Suicide prevention, Twitter, Case-only approach, Social media, Public health

【背景】近年、ソーシャルメディアの普及に伴い、その健康への影響も無視できないものとなっている。マスメディアと自殺の関連については先行研究があるが、ソーシャルメディアと自殺の関連については研究が少ない。本研究の目的は、自殺関連ツイートの増加に対して脆弱な個人要因を明らかにすることである。
【方法】日本の人口動態統計から2011年1月1日から2014年12月31日までの自殺死亡データを入手し、自殺関連のツイート数をホットリンク社の商用サービスから入手した。Case-onlyアプローチを適応し、各個人特性の交互作用を推定した。ロジスティック回帰モデルを用い、交互作用をオッズ比(OR)とその95%信頼区間(CI)として算出した。感度分析として自殺以外の予期しない死亡のデータも用いた。

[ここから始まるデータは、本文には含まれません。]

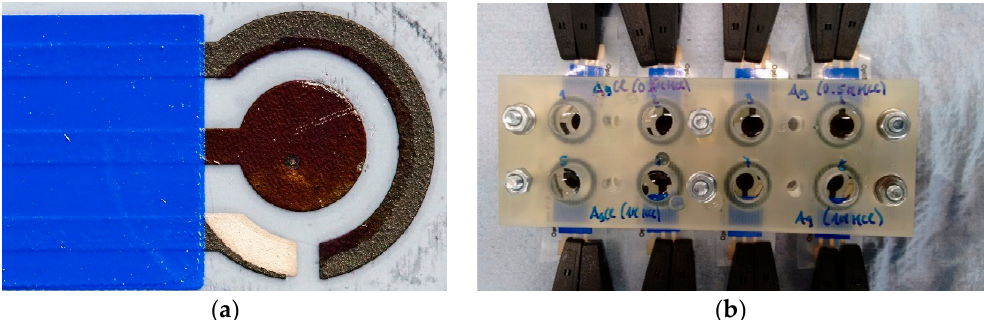
Figure 1. ( a ) A three-electrode sensor structure manufactured with screen printing of silver (contact pads, connections and reference electrode) and carbon (working and auxiliary electrode); ( b ) set-up of the parallel pH calibration measurements in a 3D printed measurement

【結果】自殺関連ツイートの前日からの増加率が95パーセンタイル以上の日を急増日と定義した。急増日の3日後に発生した自殺について、40歳以下では有意に高い交互作用が見られた(OR=1.09:95%CI 1.03-1.15)。さらに、男性(OR=1.12:95%CI 1.07-1.18)、離婚者(OR=1.11:95%CI 1.03-1.19)、都市部の住人(OR=1.26:95%CI 1.17-1.35)は有意に大きな交互作用があった。自殺以外の予期しない死亡では有意な交互作用は特定されなかった。
【考察】急増日と自殺死亡との関連について、いくつかの個人特性では交互作用が示された。一方で、自殺以外の予期しない死亡に対しては、交互作用がないことが示された。つまり、本研究で示された交互作用は自殺に特化していると考えられる。